Task »
Transcribe the data below verbatim from the line with "Problèmes de connexion et d’enregistrement" to the line with "Ma langue n’est pas dans la liste !". Include both of those lines.

Dataset content »
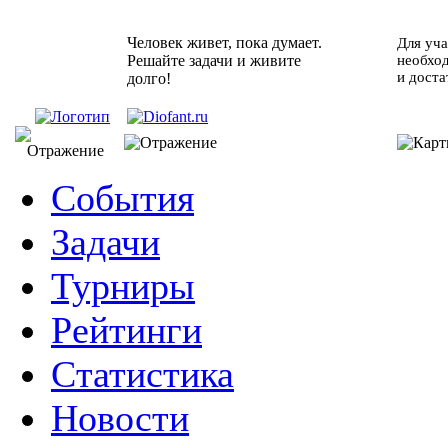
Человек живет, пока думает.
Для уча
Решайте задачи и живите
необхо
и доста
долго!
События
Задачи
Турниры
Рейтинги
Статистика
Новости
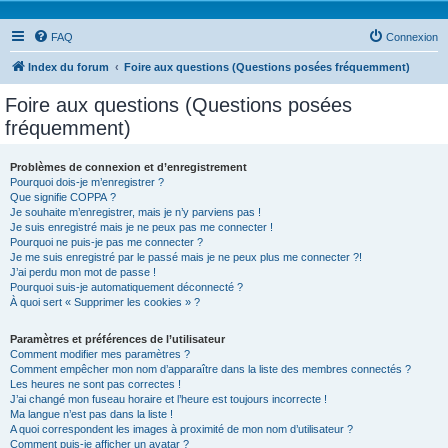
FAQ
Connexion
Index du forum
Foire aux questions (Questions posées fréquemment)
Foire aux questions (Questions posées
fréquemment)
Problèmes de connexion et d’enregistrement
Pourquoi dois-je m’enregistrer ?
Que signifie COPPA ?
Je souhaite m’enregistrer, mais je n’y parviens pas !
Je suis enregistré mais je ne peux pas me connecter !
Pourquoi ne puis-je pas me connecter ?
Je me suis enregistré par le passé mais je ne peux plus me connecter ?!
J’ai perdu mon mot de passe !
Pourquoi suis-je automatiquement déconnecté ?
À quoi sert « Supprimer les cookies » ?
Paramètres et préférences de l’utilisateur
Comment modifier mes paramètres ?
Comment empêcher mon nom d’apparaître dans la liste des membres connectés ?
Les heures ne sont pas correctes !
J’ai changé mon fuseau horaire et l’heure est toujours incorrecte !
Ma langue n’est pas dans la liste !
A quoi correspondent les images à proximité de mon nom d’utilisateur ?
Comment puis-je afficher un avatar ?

--

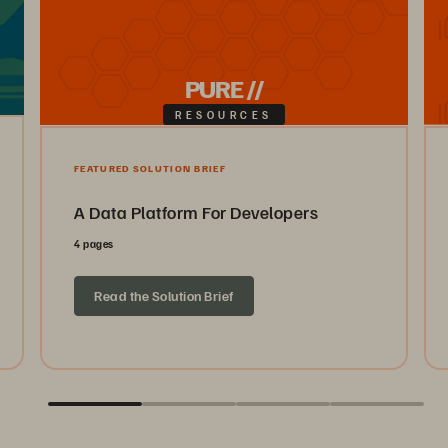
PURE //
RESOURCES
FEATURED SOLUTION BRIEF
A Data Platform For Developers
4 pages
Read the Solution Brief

--

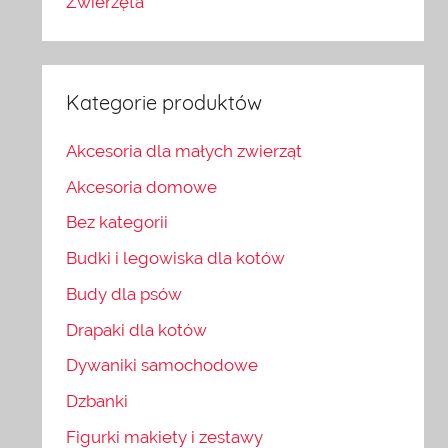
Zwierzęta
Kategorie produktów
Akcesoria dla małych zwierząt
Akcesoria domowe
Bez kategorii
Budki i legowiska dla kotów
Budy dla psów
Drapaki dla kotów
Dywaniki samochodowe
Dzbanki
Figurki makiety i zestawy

Exercise result »
Problèmes de connexion et d’enregistrement
Pourquoi dois-je m’enregistrer ?
Que signifie COPPA ?
Je souhaite m’enregistrer, mais je n’y parviens pas !
Je suis enregistré mais je ne peux pas me connecter !
Pourquoi ne puis-je pas me connecter ?
Je me suis enregistré par le passé mais je ne peux plus me connecter ?!
J’ai perdu mon mot de passe !
Pourquoi suis-je automatiquement déconnecté ?
À quoi sert « Supprimer les cookies » ?
Paramètres et préférences de l’utilisateur
Comment modifier mes paramètres ?
Comment empêcher mon nom d’apparaître dans la liste des membres connectés ?
Les heures ne sont pas correctes !
J’ai changé mon fuseau horaire et l’heure est toujours incorrecte !
Ma langue n’est pas dans la liste !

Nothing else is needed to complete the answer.